Put yourself first. Considering your own mental health and well being is key in maintaining a well balanced, healthy lifestyle. Knowing what you can and can’t handle is important. Some days I’m on the top of my game and can really handle being around people that try to bring me down. I don’t allow them to get to me, and I do my best to change the energy in the room. Other days, I just can’t take much more than what my regular lifestyle has to offer. I struggle keeping my own head above water, and surrounding myself with “Negative Nancy” isn’t an option. It doesn’t make me selfish. It makes me smart.
“Putting yourself first is not selfish. Thinking about yourself constantly is selfish. Please respect the difference.”
My (very intelligent) family doctor has always given me the greatest advice when it comes to taking care of myself. “You know on an airplane when they tell you to put the oxygen mask on yourself before placing it over the elderly and children? There’s a reason for that. If you don’t take care of yourself first, you’ll be too weak to take care of anyone else.” Genius.

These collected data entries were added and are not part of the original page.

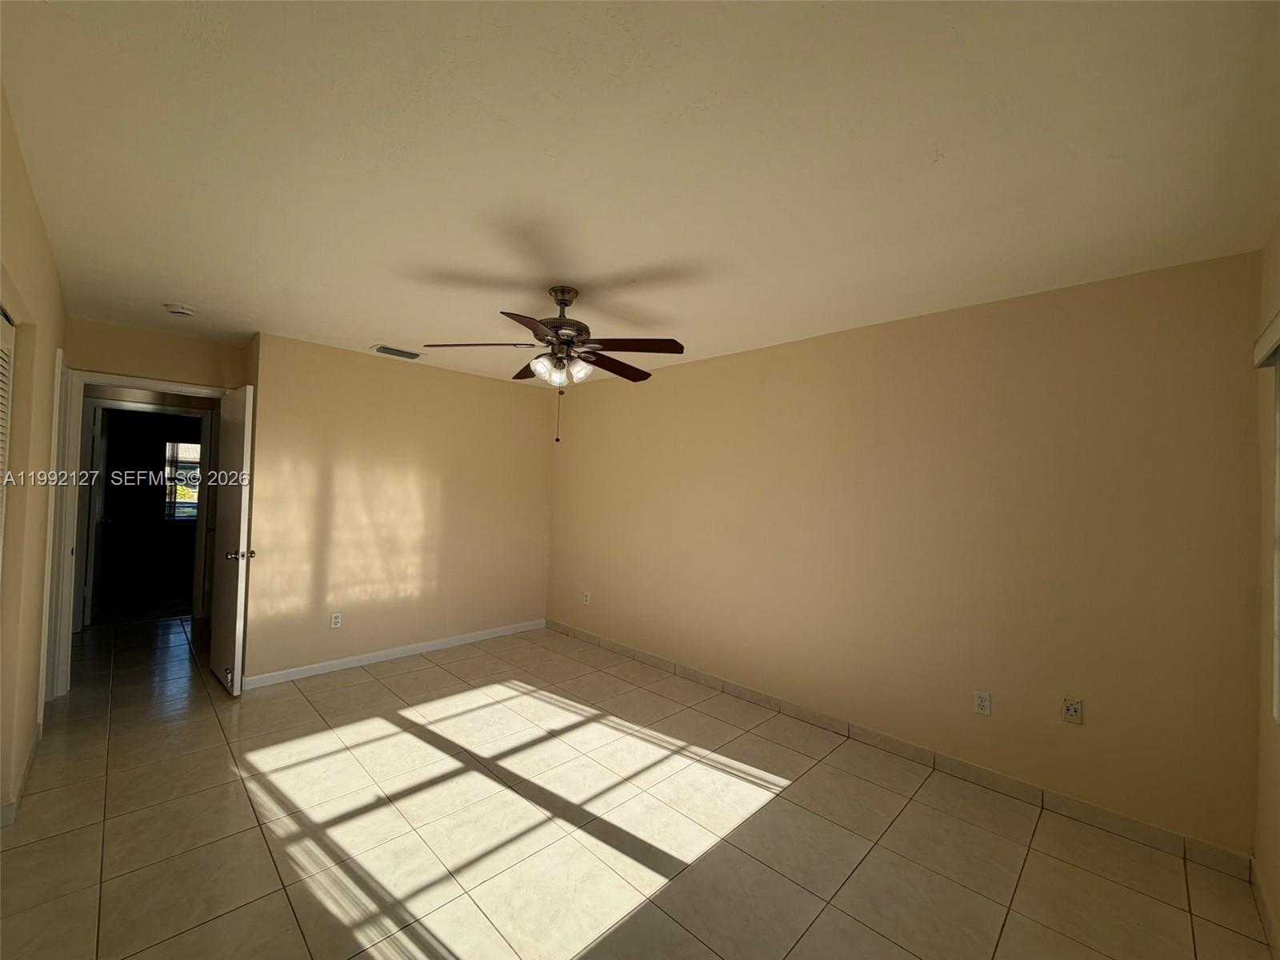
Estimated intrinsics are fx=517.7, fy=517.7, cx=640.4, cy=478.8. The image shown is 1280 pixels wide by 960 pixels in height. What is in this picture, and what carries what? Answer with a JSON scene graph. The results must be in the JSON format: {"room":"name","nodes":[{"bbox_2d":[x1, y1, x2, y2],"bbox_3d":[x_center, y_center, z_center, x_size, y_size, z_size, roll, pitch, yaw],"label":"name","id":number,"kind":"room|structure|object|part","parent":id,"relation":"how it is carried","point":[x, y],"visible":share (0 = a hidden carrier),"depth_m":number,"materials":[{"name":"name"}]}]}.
{"room":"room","nodes":[
{"label":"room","id":0,"kind":"room"},
{"bbox_2d":[0,89,67,826],"bbox_3d":[-1.851,0.179,1.351,5.259,2.467,0.135,1,-1,45],"label":"left wall","id":1,"kind":"structure","parent":0,"point":[38,630],"depth_m":2.16,"materials":[{"name":"beige paint"}]},
{"bbox_2d":[0,304,15,574],"bbox_3d":[-2.140,0.329,1.643,1.243,1.953,0.069,1,-1,45],"label":"louvered door","id":2,"kind":"structure","parent":1,"relation":"in","point":[6,326],"depth_m":2.01,"materials":[{"name":"white"}]},
{"bbox_2d":[0,721,42,827],"bbox_3d":[-2.641,1.351,2.173,2.036,0.089,0.017,1,-1,45],"label":"baseboard","id":3,"kind":"structure","parent":1,"relation":"attached to","point":[30,759],"depth_m":2.29,"materials":[{"name":"white"}]},
{"bbox_2d":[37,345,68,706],"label":"door frame","id":4,"kind":"structure","parent":1,"relation":"attached to","point":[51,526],"depth_m":2.94,"materials":[{"name":"white paint"}]},
{"bbox_2d":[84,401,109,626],"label":"hallway door","id":5,"kind":"structure","parent":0,"point":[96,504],"depth_m":5.01,"materials":[{"name":"white paint"}]},
{"bbox_2d":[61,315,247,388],"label":"door wall","id":6,"kind":"structure","parent":0,"point":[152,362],"depth_m":3.62,"materials":[{"name":"beige paint"}]},
{"bbox_2d":[40,365,226,702],"bbox_3d":[-3.446,0.360,3.624,0.159,2.117,0.905,1,-1,45],"label":"door frame","id":7,"kind":"structure","parent":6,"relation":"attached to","point":[110,378],"depth_m":3.31,"materials":[{"name":"white paint"}]},
{"bbox_2d":[207,383,256,696],"bbox_3d":[-2.855,0.403,3.602,0.742,2.020,0.171,1,-1,45],"label":"door","id":8,"kind":"structure","parent":7,"relation":"attached to","point":[247,404],"depth_m":3.46,"materials":[{"name":"white paint"}]},
{"bbox_3d":[-2.667,0.505,3.458,0.093,0.068,0.153,1,-1,45],"label":"doorknob","id":9,"kind":"part","parent":8,"relation":"part of","materials":[{"name":"metal"}]},
{"bbox_2d":[240,333,555,686],"bbox_3d":[-1.813,0.254,4.498,0.127,2.456,2.541,1,-1,45],"label":"back wall","id":10,"kind":"structure","parent":0,"point":[512,396],"depth_m":4.17,"materials":[{"name":"beige paint"}]},
{"bbox_2d":[329,611,342,628],"bbox_3d":[-2.313,1.074,3.933,0.009,0.115,0.071,1,-1,45],"label":"wall outlet","id":11,"kind":"object","parent":10,"relation":"attached to","point":[335,619],"visible":0.99,"depth_m":3.93,"materials":[{"name":"white plastic"}]},
{"bbox_2d":[240,618,546,689],"bbox_3d":[-1.836,1.430,4.404,0.013,0.086,2.484,1,-1,45],"label":"baseboard","id":12,"kind":"structure","parent":10,"relation":"attached to","point":[330,668],"depth_m":4.13,"materials":[{"name":"white paint"}]},
{"bbox_2d":[0,614,1276,959],"bbox_3d":[-1.684,1.502,3.278,8.378,0.100,4.295,1,-1,45],"label":"tile floor","id":13,"kind":"structure","parent":0,"point":[422,674],"depth_m":2.15,"materials":[{"name":"beige tile"}]},
{"bbox_2d":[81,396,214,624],"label":"door frame","id":14,"kind":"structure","parent":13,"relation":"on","point":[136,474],"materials":[{"name":"white paint"}]},
{"bbox_2d":[0,0,1279,390],"bbox_3d":[-1.138,-1.034,3.059,7.131,0.109,4.231,1,-1,45],"label":"ceiling","id":15,"kind":"structure","parent":0,"point":[380,334],"depth_m":1.57,"materials":[{"name":"white paint"}]},
{"bbox_2d":[164,302,196,316],"bbox_3d":[-2.756,-1.008,3.097,0.139,0.044,0.138,1,-1,45],"label":"smoke detector","id":16,"kind":"object","parent":15,"relation":"attached to","point":[178,310],"visible":0.99,"depth_m":3.06,"materials":[{"name":"white plastic"}]},
{"bbox_2d":[372,344,422,358],"bbox_3d":[-1.873,-0.975,3.995,0.185,0.017,0.338,1,-1,45],"label":"air vent","id":17,"kind":"object","parent":15,"relation":"attached to","point":[390,350],"visible":0.99,"depth_m":3.97,"materials":[{"name":"metal"}]},
{"bbox_2d":[424,284,687,445],"bbox_3d":[-0.383,-0.585,2.675,1.244,0.781,1.251,1,-1,45],"label":"ceiling fan","id":18,"kind":"object","parent":15,"relation":"hanging from","point":[554,326],"visible":0.99,"depth_m":2.59,"materials":[{"name":"brown metal"}]},
{"bbox_3d":[-0.806,-0.662,2.559,0.394,0.043,0.393,1,-1,45],"label":"blade","id":19,"kind":"part","parent":18,"relation":"part of","materials":[{"name":"brown wood"}]},
{"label":"blade","id":20,"kind":"part","parent":18,"relation":"part of","materials":[{"name":"brown wood"}]},
{"bbox_3d":[-0.441,-0.643,2.242,0.346,0.038,0.432,1,-1,45],"label":"blade","id":21,"kind":"part","parent":18,"relation":"part of","materials":[{"name":"brown wood"}]},
{"bbox_3d":[-0.401,-0.542,2.610,0.235,0.107,0.213,1,-1,45],"label":"shades","id":22,"kind":"part","parent":18,"relation":"part of","materials":[{"name":"white glass"}]},
{"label":"motor housing","id":23,"kind":"part","parent":18,"relation":"part of","materials":[{"name":"brown metal"}]},
{"bbox_3d":[-0.147,-0.612,2.834,0.261,0.048,0.513,1,-1,45],"label":"blade","id":24,"kind":"part","parent":18,"relation":"part of","materials":[{"name":"brown wood"}]},
{"bbox_3d":[-0.051,-0.638,2.492,0.414,0.040,0.354,1,-1,45],"label":"blade","id":25,"kind":"part","parent":18,"relation":"part of","materials":[{"name":"brown wood"}]},
{"bbox_2d":[547,249,1264,857],"bbox_3d":[0.763,0.312,3.699,4.987,2.433,0.128,1,-1,45],"label":"right wall","id":26,"kind":"structure","parent":0,"point":[592,402],"depth_m":2.64,"materials":[{"name":"beige paint"}]},
{"bbox_2d":[581,590,591,605],"bbox_3d":[-0.514,1.110,4.836,0.071,0.115,0.013,1,-1,45],"label":"wall outlet","id":27,"kind":"object","parent":26,"relation":"attached to","point":[586,595],"visible":0.99,"depth_m":4.83,"materials":[{"name":"white plastic"}]},
{"bbox_2d":[547,621,1250,879],"bbox_3d":[0.699,1.483,3.582,4.567,0.091,0.012,1,-1,45],"label":"baseboard","id":28,"kind":"structure","parent":26,"relation":"attached to","point":[618,646],"depth_m":2.62,"materials":[{"name":"tile"}]},
{"bbox_2d":[972,689,991,714],"bbox_3d":[1.719,1.127,2.607,0.070,0.115,0.009,1,-1,45],"label":"wall outlet","id":29,"kind":"object","parent":26,"relation":"attached to","point":[979,702],"visible":0.98,"depth_m":2.60,"materials":[{"name":"white plastic"}]},
{"bbox_2d":[1061,696,1083,723],"bbox_3d":[1.978,1.061,2.373,0.071,0.116,0.013,1,-1,45],"label":"wall outlet","id":30,"kind":"object","parent":26,"relation":"attached to","point":[1077,711],"visible":0.99,"depth_m":2.37,"materials":[{"name":"white plastic"}]},
{"bbox_2d":[1250,221,1279,951],"bbox_3d":[1.316,0.277,0.800,0.151,2.469,3.521,1,-1,45],"label":"window wall","id":31,"kind":"structure","parent":0,"point":[1276,891],"depth_m":1.87,"materials":[{"name":"beige paint"}]},
{"bbox_2d":[1251,860,1279,959],"bbox_3d":[1.251,1.450,0.864,0.013,0.090,3.247,1,-1,45],"label":"baseboard","id":32,"kind":"structure","parent":31,"relation":"attached to","point":[1262,899],"depth_m":1.79,"materials":[{"name":"beige tile"}]},
{"bbox_2d":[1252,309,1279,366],"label":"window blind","id":33,"kind":"object","parent":31,"relation":"attached to","point":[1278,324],"visible":0.99,"depth_m":1.69,"materials":[{"name":"white"}]},
{"bbox_2d":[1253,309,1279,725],"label":"window","id":34,"kind":"structure","parent":31,"relation":"in","point":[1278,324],"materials":[{"name":"white"}]},
{"label":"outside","id":35,"kind":"structure","parent":0,"visible":0},
{"bbox_2d":[163,441,199,520],"bbox_3d":[-5.881,0.040,7.028,0.099,1.056,1.051,1,-1,45],"label":"hallway window","id":36,"kind":"structure","parent":35,"point":[184,509],"depth_m":6.83,"materials":[{"name":"glass"}]}
]}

I love the friendships I’ve maintained over the years. I love the people I have in my life. But as time passes, I’ve definitely learned how to balance these friendships in order to keep myself happy and complete. I don’t feel obligated to keep people in my life just for the hell of it. I don’t feel obligated to allow people to bring me down. I’ve learned that it’s ok to delete people from my life that have been there for years, and to open myself up to bright, new friendships. Friendships are hard. But that doesn’t mean I have to sacrifice myself to keep them. I’m not perfect. I’m not the perfect friend, either. As stated earlier, I really suck at friendships actually. But I try my damnedest not to be the “Negative Nancy” friend. I try to be positive and to look on the brighter side of life. Sometimes I succeed and sometimes I fail… but that’s just the joy of being human.